=== PROMPT ===
For the word "work", find each line in the entries where it occurs and copy that line.

=== PROVIDED RECORDS ===
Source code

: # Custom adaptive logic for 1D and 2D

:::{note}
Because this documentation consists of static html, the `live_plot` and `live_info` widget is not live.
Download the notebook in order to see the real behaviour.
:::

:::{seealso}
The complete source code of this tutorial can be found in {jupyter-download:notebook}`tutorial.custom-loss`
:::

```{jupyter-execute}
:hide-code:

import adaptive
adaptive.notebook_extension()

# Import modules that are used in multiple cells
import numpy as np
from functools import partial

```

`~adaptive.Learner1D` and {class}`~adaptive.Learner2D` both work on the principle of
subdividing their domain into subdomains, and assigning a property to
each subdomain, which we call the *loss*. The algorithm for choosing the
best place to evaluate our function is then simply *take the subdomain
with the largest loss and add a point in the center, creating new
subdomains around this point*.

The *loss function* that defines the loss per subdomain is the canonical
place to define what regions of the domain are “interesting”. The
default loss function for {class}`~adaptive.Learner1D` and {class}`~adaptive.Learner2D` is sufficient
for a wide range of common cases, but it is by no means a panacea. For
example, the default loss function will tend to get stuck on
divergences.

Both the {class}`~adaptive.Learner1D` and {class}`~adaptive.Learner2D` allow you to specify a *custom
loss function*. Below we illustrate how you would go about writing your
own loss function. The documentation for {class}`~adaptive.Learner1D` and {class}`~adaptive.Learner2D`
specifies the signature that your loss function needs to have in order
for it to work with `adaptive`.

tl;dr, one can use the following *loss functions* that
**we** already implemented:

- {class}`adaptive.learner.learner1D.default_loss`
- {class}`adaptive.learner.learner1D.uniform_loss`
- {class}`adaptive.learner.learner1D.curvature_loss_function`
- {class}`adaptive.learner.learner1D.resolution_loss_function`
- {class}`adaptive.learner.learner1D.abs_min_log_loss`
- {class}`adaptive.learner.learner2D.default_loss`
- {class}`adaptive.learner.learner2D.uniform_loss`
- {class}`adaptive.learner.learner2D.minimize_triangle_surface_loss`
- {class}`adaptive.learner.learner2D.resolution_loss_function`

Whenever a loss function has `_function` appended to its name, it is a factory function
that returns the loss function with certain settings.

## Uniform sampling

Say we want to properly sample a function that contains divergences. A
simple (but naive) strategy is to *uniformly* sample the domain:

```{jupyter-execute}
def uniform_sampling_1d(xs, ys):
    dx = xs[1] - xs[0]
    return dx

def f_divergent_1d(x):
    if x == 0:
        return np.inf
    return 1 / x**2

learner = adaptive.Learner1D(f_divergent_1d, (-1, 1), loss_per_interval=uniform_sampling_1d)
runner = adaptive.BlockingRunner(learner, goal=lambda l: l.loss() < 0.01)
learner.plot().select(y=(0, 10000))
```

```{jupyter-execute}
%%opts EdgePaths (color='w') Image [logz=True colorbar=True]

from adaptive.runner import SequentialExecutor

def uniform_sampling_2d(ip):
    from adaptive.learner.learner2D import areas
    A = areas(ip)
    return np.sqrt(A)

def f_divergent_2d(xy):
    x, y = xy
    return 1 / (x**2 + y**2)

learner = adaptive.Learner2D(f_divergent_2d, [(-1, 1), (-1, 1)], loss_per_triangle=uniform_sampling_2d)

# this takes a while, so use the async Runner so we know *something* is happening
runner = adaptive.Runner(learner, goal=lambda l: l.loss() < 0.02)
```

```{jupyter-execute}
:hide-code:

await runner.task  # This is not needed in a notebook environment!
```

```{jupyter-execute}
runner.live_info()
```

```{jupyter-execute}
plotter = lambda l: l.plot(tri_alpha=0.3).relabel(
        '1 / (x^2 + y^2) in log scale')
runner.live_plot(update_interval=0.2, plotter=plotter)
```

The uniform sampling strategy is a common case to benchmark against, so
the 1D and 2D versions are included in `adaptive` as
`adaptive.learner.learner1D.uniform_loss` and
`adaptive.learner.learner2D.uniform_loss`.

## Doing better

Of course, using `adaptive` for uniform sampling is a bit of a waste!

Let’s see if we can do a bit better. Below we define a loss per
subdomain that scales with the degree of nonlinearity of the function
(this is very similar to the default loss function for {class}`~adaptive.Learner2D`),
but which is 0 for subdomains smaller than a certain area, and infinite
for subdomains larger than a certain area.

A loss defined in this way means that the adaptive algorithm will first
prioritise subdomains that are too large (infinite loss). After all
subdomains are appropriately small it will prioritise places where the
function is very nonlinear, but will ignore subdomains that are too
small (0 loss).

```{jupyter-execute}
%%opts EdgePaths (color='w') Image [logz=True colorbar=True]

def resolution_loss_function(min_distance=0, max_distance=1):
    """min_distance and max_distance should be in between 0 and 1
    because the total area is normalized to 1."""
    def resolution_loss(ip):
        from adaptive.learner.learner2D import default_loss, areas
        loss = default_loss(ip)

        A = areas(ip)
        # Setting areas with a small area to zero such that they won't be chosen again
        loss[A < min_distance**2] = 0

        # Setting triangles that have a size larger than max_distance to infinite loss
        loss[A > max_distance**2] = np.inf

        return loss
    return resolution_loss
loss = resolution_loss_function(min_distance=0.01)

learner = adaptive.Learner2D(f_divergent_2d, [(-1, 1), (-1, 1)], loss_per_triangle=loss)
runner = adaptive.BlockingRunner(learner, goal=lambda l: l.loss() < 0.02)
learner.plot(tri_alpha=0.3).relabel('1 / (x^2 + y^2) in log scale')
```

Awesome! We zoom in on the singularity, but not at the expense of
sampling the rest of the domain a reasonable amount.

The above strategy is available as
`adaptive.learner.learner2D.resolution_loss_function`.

=== RESPONSE AREA ===
`~adaptive.Learner1D` and {class}`~adaptive.Learner2D` both work on the principle of
for it to work with `adaptive`.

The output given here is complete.